> DOCUMENT TEXT
# Frogs & Toads > Tomato Frogs, Painted Frogs & Microhylids >  Should I Get my Tomato Frog a Friend?

## Kaiju

Are tomato frogs happier alone or in pairs?

----------


## Kaiju

Any info out there?

----------


## rice

I'm a fan of keeping animals in pairs (if the species permits) just so they have some interaction with there own kind. Just a little more research and scan through youtube to gather some data.

----------

Snappi13

----------


## Kaiju

What's a good place to get a buddy?

----------


## k5MOW

I also agree with keeping them in pairs when the species permits. 

Roger

----------


## Kaiju

Hopefully the show I go to in November well have them again this year. I wouldn't know another trusted seller.  :Frown:

----------


## Msweet

I know this is a 4 year old thread, but no one has mentioned how important pairing Tomatos of similar soze is. If one frog is significantly larger than the other, it may eat it. Tomatos are best when brought up together, as they will be the same size until the males stop growing. Full grown males are too large for fullgrown females to eat, but a juvenile may look like a snack.

> DIRECTIONS
(a) Answer these questions using the tomato frog thread:
(i) In which month is the show Kaiju hopes to go to?
(ii) According to Msweet, how old is the tomato frog thread?
(iii) Besides doing more research, where does rice suggest looking to gather data?
(b) Does each statement below agree with the tomato frog thread? Answer yes or no, and quote the words from the tomato frog thread that decide it.
(i) Msweet says full-grown females can eat full-grown males.
(ii) rice prefers keeping animals in pairs when the species permits.
(iii) Kaiju knows of several other trusted sellers.
(c) Carry on the tomato frog thread from its last post.

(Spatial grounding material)
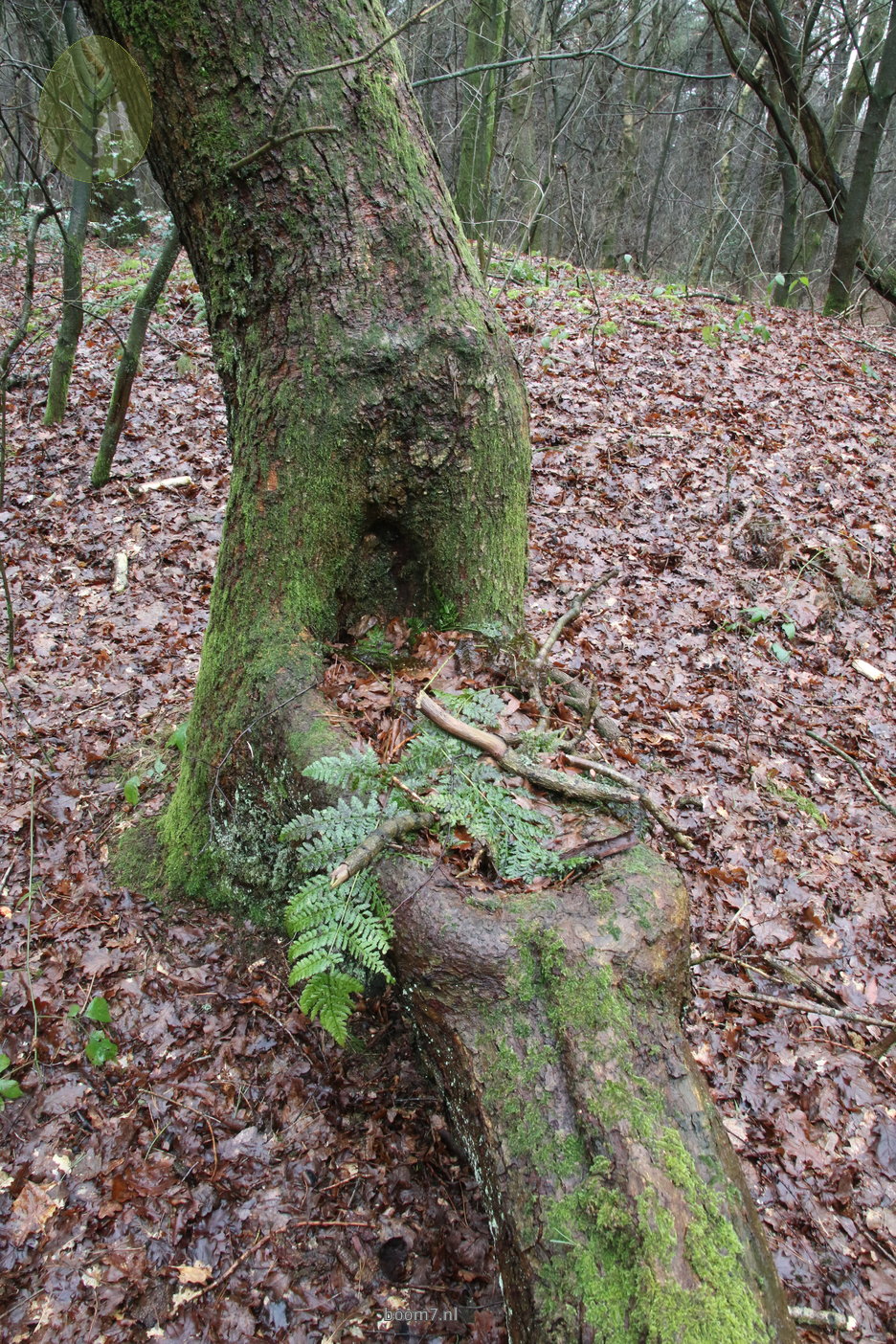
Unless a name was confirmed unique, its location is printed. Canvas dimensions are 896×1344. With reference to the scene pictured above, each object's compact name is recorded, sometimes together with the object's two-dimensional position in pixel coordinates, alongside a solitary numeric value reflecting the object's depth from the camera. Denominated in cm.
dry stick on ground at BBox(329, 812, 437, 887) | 212
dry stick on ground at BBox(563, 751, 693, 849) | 253
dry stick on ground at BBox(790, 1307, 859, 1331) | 211
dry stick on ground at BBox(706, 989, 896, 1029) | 294
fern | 209
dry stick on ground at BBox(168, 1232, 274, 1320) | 219
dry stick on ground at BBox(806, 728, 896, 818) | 426
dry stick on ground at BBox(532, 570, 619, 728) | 301
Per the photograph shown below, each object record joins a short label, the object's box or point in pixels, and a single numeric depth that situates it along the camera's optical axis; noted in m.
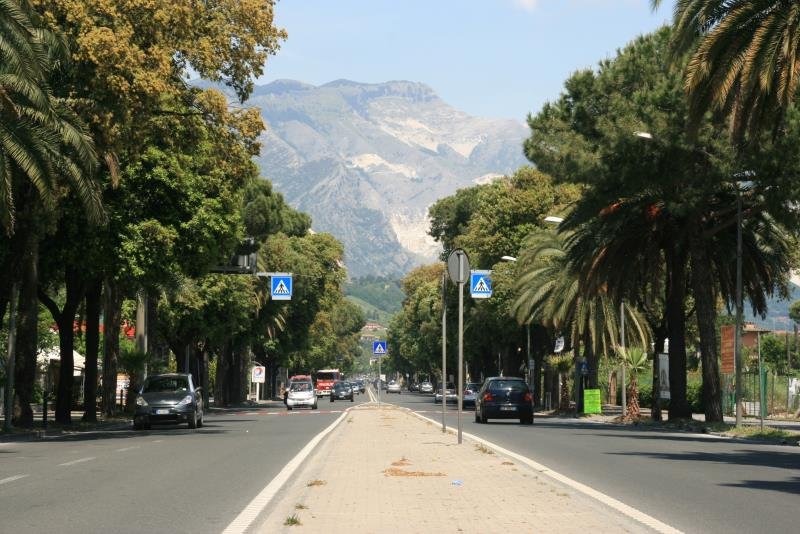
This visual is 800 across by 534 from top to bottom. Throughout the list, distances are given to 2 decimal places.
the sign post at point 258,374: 98.88
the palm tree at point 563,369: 64.62
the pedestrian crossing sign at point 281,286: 62.05
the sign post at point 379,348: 70.75
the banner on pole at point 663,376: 47.47
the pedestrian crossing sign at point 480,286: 64.06
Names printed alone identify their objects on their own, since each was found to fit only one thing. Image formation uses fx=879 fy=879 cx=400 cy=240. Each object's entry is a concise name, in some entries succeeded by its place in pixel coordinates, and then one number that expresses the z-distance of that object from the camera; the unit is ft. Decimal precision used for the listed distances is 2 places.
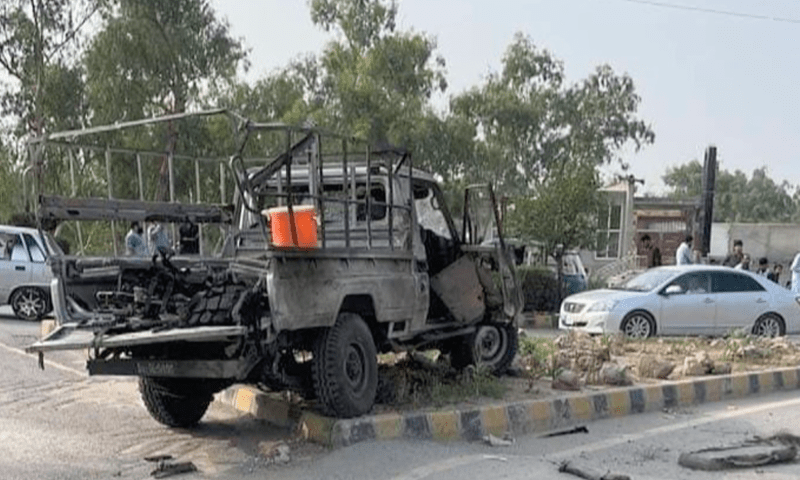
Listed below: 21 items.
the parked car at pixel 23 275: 51.72
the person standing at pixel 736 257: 65.00
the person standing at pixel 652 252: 65.41
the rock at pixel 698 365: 30.17
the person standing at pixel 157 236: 25.59
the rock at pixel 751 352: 34.94
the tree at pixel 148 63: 81.15
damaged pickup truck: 19.40
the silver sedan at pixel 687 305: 46.83
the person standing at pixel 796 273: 57.00
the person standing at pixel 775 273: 72.95
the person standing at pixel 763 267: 67.82
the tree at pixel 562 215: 65.31
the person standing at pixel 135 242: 24.50
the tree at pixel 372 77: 90.33
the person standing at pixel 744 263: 63.04
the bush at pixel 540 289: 64.34
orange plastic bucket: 21.52
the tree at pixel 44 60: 87.86
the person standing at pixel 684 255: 56.08
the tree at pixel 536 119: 117.39
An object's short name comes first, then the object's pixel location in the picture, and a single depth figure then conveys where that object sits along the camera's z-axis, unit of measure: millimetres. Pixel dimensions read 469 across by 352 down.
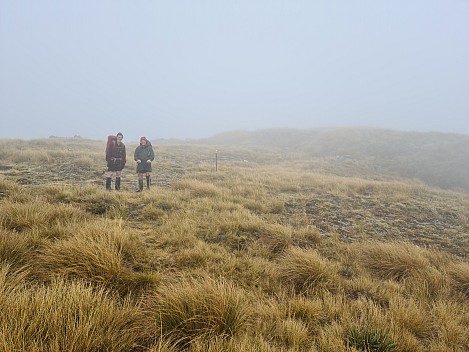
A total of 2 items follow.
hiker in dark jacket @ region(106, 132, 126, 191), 10492
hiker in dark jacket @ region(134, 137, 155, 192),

> EXERCISE ANSWERS
(a)
(i) November
(ii) 4 years old
(iii) YouTube

(b)
(i) No: "Full grown males are too large for fullgrown females to eat"
(ii) Yes: "I'm a fan of keeping animals in pairs (if the species permits)"
(iii) No: "I wouldn't know another trusted seller."

(c)
----------


## Msweet

If their happier or not Im not quite sure, but living alone should not stress a tomato out to the point where the animals health is risked.

----------


## Kaiju

> I know this is a 4 year old thread, but no one has mentioned how important pairing Tomatos of similar soze is. If one frog is significantly larger than the other, it may eat it. Tomatos are best when brought up together, as they will be the same size until the males stop growing. Full grown males are too large for fullgrown females to eat, but a juvenile may look like a snack.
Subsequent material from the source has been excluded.